This is my take on a Thomas Keller version -- why not start with the best? -- but I use nonfat Greek yogurt (one of my favorite ingredients) instead of sour cream. And I like a bit more structure to my panna cotta, so I upped the gelatin a bit, and I REALLY like the vanilla bean flavor and the speckles in vanilla bean paste, so I increased that too. It is tangy and light, but also luxuriously creamy. - susaneas —susaneas
Test Kitchen Notes
In a word, this was wonderful! This recipe produced a panna cotta that was dense and creamy, with only a slight hint of a tang from the Greek yogurt and buttermilk. Due to lack of a local resource for vanilla bean paste, I improvised by scraping one and a half vanilla beans, and adding a splash of vanilla. The taste was much more intense than using pure vanilla extract alone. The only suggestions I have is that the first step listed -- softening the gelatin -- be inserted between steps 2 and 3. For those of us easily distracted (by the dog, the phone, etc), this meant by the time I needed to use it, it had solidified into a solid mass of an unusable rubber-like substance. Also, I left my panna cotta in the strainer about 20 minutes before spooning it into ramekins. All in all, this recipe was easy to follow and nearly foolproof. Best of all, it resulted in one of the best panna cottas I can remember! I will definitely be making this again. —JennyInKS
Sprinkle gelatin over water in a small cup, stir and let soften.
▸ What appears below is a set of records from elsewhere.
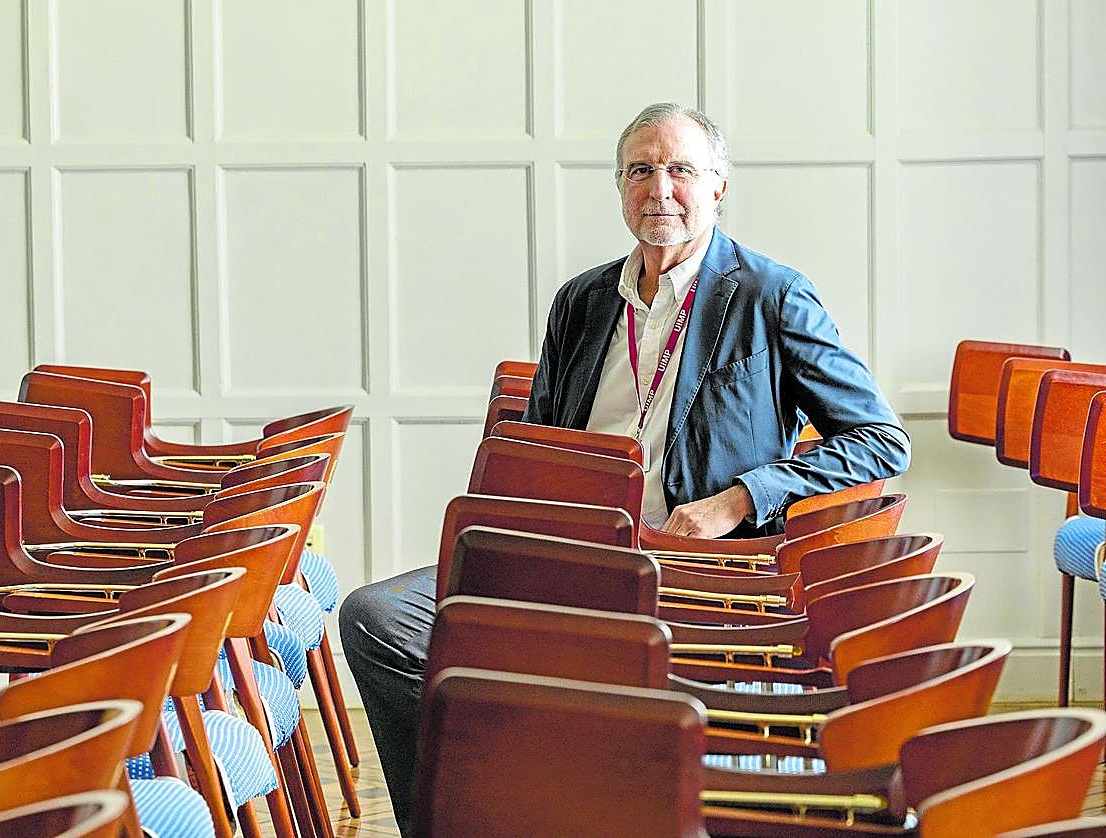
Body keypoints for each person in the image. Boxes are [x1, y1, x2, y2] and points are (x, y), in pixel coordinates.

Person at [339, 102, 910, 835]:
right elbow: (540, 440)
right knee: (379, 618)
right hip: (574, 553)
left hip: (692, 568)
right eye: (641, 170)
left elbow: (879, 439)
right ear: (619, 187)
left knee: (594, 679)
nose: (660, 189)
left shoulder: (772, 296)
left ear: (719, 187)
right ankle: (456, 817)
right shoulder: (582, 300)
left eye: (680, 170)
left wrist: (739, 499)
Whisk together the Greek yogurt, buttermilk, salt, vanilla bean paste and sugar in a bowl.
Heat about 1/2 cup of the yogurt mixture in a small saucepan over a low flame, stirring, just to warm up. Stir in the softened gelatin until it dissolves. After mixture is completely smooth, stir gelatin mixture into the rest of the yogurt mixture.
Whisk the creme fraiche in a separate bowl until it thickens and holds its shape. Fold in the yogurt mixture, and then strain through a fine-mesh strainer into a bowl with a spout or a 4-cup liquid measuring cup.
Pour the mixture into 6 4- to 5-ounce ramekins. Place ramekins on a pan or tray, cover with plastic wrap and refrigerate for at least 6 hours or overnight.
To unmold, dunk each ramekin 2/3's of the way into a bowl of very hot tap water to loosen. Place a dessert plate on top, flip and give a gentle but firm shake to release.